Halaman

ahlan wa sahlan

Sabtu, Desember 31, 2011

Menjadi Sahabat yang Baik dengan Menjadi Pendengar yang Baik

Menjadi Sahabat yang Baik dengan Menjadi Pendengar yang Baik Pada tanggal 21 Oktober 2011 saya mengikuti sebuah pelatihan dan workshop dengan judul “Pelatihan Bimbingan Tutor Sebaya” yang diadakan oleh Unit Pelaksana Teknis Layanan Bimbingan dan Konseling Universitas Negeri Yogyakarta.

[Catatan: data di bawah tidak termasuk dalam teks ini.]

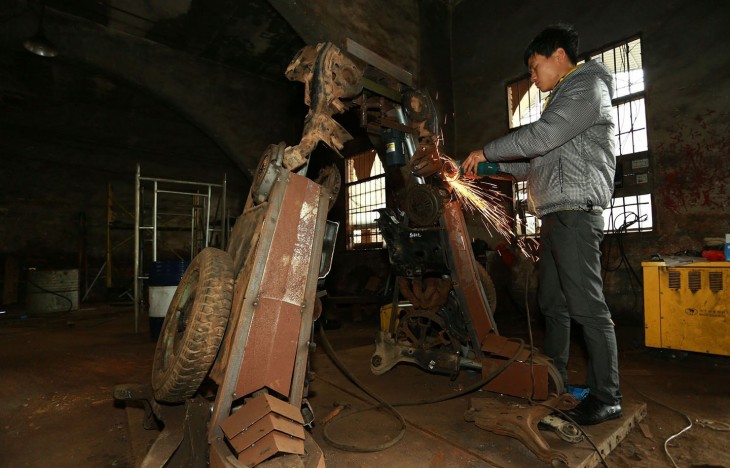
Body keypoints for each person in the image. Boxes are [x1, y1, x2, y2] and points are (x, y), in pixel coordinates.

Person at [461, 24, 622, 425]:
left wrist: (487, 148)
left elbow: (541, 138)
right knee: (553, 303)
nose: (533, 77)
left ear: (559, 56)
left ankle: (608, 395)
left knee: (587, 307)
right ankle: (558, 380)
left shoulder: (587, 88)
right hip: (554, 216)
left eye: (535, 67)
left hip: (575, 214)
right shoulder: (562, 101)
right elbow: (533, 162)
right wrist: (488, 164)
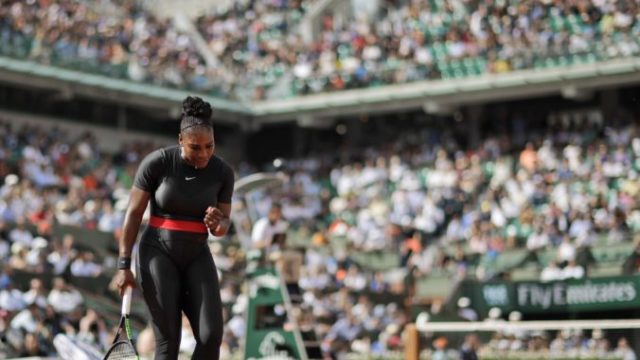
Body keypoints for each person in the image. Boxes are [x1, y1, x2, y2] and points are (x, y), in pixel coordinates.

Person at [113, 96, 235, 360]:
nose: (203, 153)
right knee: (169, 340)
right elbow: (134, 215)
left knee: (211, 336)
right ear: (181, 139)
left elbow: (223, 225)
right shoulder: (157, 163)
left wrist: (219, 224)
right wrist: (124, 265)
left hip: (197, 253)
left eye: (209, 146)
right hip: (157, 252)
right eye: (195, 147)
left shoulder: (223, 172)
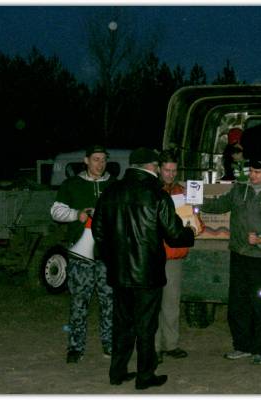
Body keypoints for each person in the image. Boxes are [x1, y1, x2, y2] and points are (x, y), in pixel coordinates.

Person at [91, 147, 196, 390]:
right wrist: (190, 232)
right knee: (146, 326)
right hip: (147, 273)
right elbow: (174, 235)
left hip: (120, 272)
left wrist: (112, 259)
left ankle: (117, 372)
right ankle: (145, 375)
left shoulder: (111, 191)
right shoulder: (157, 194)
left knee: (122, 325)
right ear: (152, 166)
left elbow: (98, 231)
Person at [200, 158, 261, 365]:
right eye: (251, 171)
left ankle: (260, 349)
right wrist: (195, 201)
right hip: (239, 255)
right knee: (238, 304)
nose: (252, 175)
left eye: (258, 172)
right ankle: (242, 346)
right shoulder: (240, 190)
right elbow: (218, 205)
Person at [50, 144, 115, 364]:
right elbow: (56, 211)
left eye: (103, 159)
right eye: (96, 159)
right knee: (79, 301)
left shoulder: (113, 184)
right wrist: (76, 214)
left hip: (107, 254)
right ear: (86, 160)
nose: (100, 164)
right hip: (80, 255)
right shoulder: (72, 184)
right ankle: (76, 347)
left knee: (110, 302)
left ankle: (110, 344)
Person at [155, 149, 190, 363]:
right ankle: (154, 347)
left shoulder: (181, 192)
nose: (170, 174)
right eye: (167, 170)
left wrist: (194, 220)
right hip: (153, 255)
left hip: (174, 255)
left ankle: (171, 344)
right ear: (159, 169)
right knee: (154, 303)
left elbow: (192, 221)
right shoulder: (151, 190)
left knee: (171, 302)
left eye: (174, 170)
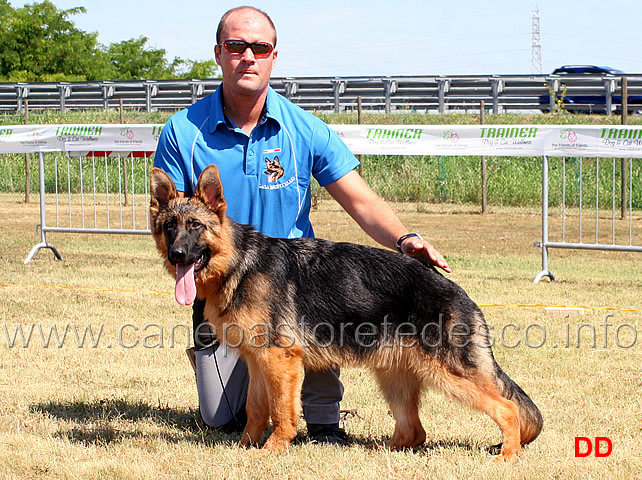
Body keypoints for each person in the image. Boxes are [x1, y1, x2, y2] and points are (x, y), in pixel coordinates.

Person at [153, 6, 451, 446]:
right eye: (236, 46)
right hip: (220, 285)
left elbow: (360, 199)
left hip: (297, 285)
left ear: (274, 56)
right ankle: (244, 399)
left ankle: (322, 414)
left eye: (260, 47)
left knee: (311, 395)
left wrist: (405, 239)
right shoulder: (183, 129)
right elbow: (174, 218)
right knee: (220, 418)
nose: (248, 57)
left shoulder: (303, 128)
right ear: (219, 53)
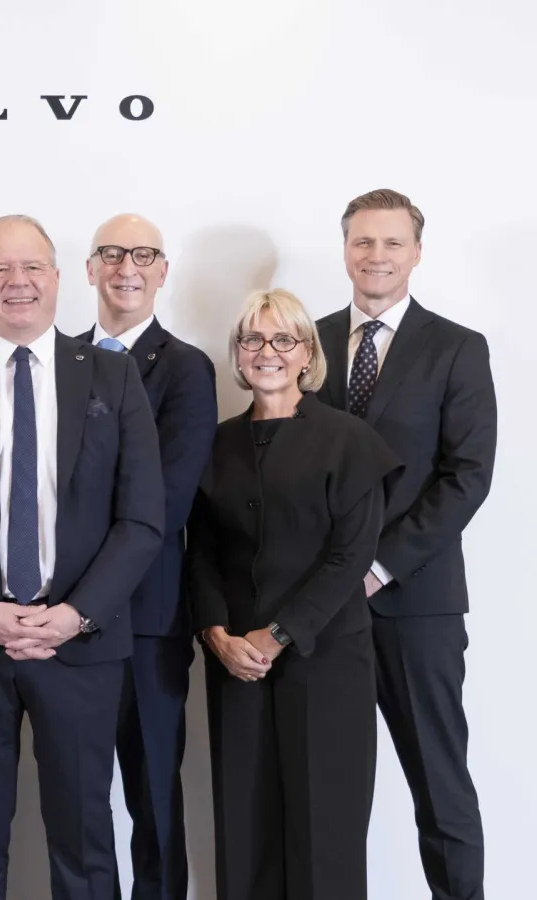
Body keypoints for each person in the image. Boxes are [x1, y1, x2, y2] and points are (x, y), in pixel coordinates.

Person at [0, 214, 163, 900]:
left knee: (85, 844)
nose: (17, 283)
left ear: (58, 277)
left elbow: (140, 521)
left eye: (32, 267)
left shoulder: (114, 374)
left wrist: (75, 614)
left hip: (81, 646)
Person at [313, 189, 497, 900]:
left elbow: (467, 476)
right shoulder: (311, 341)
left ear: (416, 253)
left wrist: (380, 565)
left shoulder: (456, 349)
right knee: (329, 791)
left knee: (439, 784)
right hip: (321, 608)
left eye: (391, 243)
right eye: (363, 242)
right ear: (346, 250)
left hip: (416, 604)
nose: (376, 256)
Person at [190, 288, 401, 900]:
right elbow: (199, 548)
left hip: (326, 659)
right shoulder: (217, 441)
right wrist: (216, 633)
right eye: (253, 339)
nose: (268, 352)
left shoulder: (348, 439)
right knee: (244, 820)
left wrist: (277, 634)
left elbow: (350, 556)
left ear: (307, 353)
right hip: (237, 664)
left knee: (324, 831)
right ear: (237, 353)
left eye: (284, 339)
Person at [77, 214, 216, 900]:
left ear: (163, 271)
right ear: (90, 268)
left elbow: (167, 501)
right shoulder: (57, 354)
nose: (125, 267)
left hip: (147, 619)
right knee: (78, 801)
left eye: (143, 255)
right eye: (111, 253)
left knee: (153, 791)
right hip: (63, 616)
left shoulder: (187, 369)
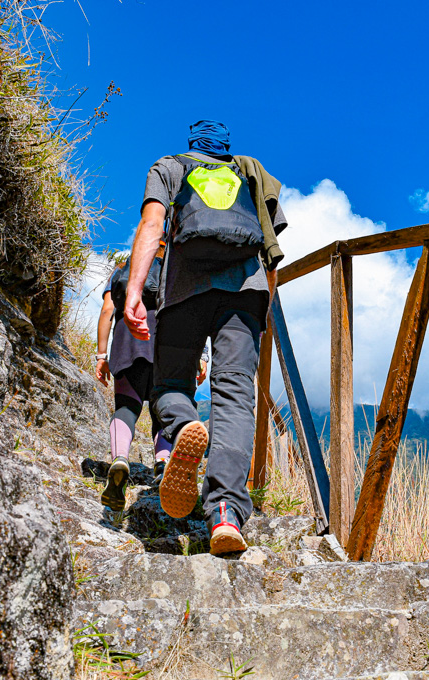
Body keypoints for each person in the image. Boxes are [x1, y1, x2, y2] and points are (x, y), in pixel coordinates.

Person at [123, 120, 287, 555]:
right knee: (234, 395)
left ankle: (184, 430)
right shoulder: (251, 171)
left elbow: (153, 223)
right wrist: (262, 303)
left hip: (183, 294)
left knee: (170, 386)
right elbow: (271, 246)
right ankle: (226, 514)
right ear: (225, 146)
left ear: (192, 143)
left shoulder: (169, 166)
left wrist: (135, 292)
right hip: (246, 294)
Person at [92, 250, 207, 511]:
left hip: (127, 337)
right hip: (164, 341)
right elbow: (191, 311)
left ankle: (120, 458)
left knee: (126, 407)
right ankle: (163, 464)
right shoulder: (173, 267)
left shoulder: (124, 269)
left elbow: (107, 310)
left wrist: (101, 355)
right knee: (162, 411)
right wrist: (200, 354)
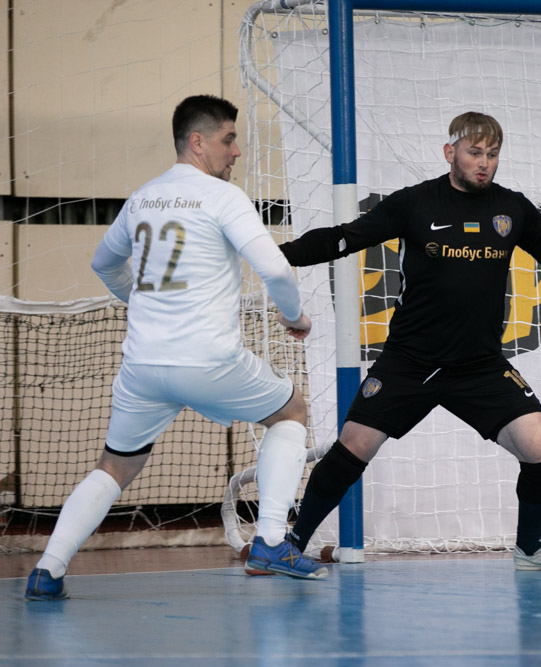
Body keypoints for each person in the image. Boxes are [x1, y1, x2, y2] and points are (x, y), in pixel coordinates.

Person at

Saya mendapatkan banyak hal baru yang sangat bermanfaat dari acara tersebut. Hal yang paling berkesan adalah mengenai bagaimana menjadi seorang sahabat yang baik. Beginilah sedikit yang dapat saya sampaikan kembali dari acara tersebut: Pada umumnya sahabat diidentikkan dengan tempat curhat (curahan hati).
Sehingga untuk menjadi seorang sahabat yang baik dituntut adanya kemampuan untuk mendengarkan. Namun agaknya kemampuan untuk mendengarkan ini belum sepenuhnya dimiliki oleh setiap orang. Kebanyakan orang menuntut untuk didengar dan sedikit yang mau mendengarkan balik. Atau malah ada sebagian juga yang justru tergesa-gesa untuk mencari-cari kesalahan dari pencerita sebelum cerita rampung. Ini adalah kesalahan besar. Sesungguhnya bagi orang yang sedang dirundung masalah bukan nasehat yang utama ia butuhkan, namun yang paling utama ia butuhkan adalah seseorang yang mau mendengarkannya. Karena dengan cara menumpahkan segala beban di hati melalui cerita pada orang yang mau mendengarkan ia dapat sedikit mengurangi beban tersebut. Disinilah peran kita sebagai sahabat, kita harus mampu menjadi pendengar yang baik untuk sahabat kita. Ketika sahabat kita ingin berkeluh kesah pada kita hal yang sebaiknya dilakukan adalah,
1. Pastikan terlebih dahulu apakah kondisi kita memungkinkan untuk mendengarkan ceritanya, kalau kondisi kita tidak memungkinkan lebih baik secara jujur mengatakan bahwa kita tidak bisa mendengarkan sekarang karena jika kondisi kita tidak memungkiknkan untuk mendengar cerita (misal dalam keadaan sangat capek) tetapi dipaksakan mendengar maka emosi akan mudah tersulut dan malah membuat suasana semakin kacau.
2. Dengarkan semua keluh kesahnya, jangan dulu tergesa-gesa memotong dan men”judge” bahwa dia salah.
3. Jika semua cerit telah dipaparkan, tanyakan lagi masih adakah yang mau dicerikan, jika tidak maka lakukan konfirmasi tentang inti masalah yang ia ceritakan padanya, misal “Jadi permasalahnnya adalah kamu bimbang antara ….”
4. Setelah ia membenarkan masalah yang kita utarakan kembali, maka tunjukkan rasa simpati kita, misal “Aku tahu bagaimana rasanya …..” namun yang paling penting jangan sampai terlalu terbawa suasana. Agar dia tidak bertambah sedih.
5. Sekiranya kita punya solusi untuk masalahnya, maka utarakan setelah ia agak tenang. Namun jangan memakai perspektif diri kita, lebih baik mengambil keadaan umum. Jika belum ada solusi yang ditemukan maka yang perlu diingat adalah setidaknya kita telah membantunya sedikit mengurangi beban di hatinya. Yakinlah bahwa ia kini merasa sedikit lega dan lebih fresh untuk menghadapi masalahnya.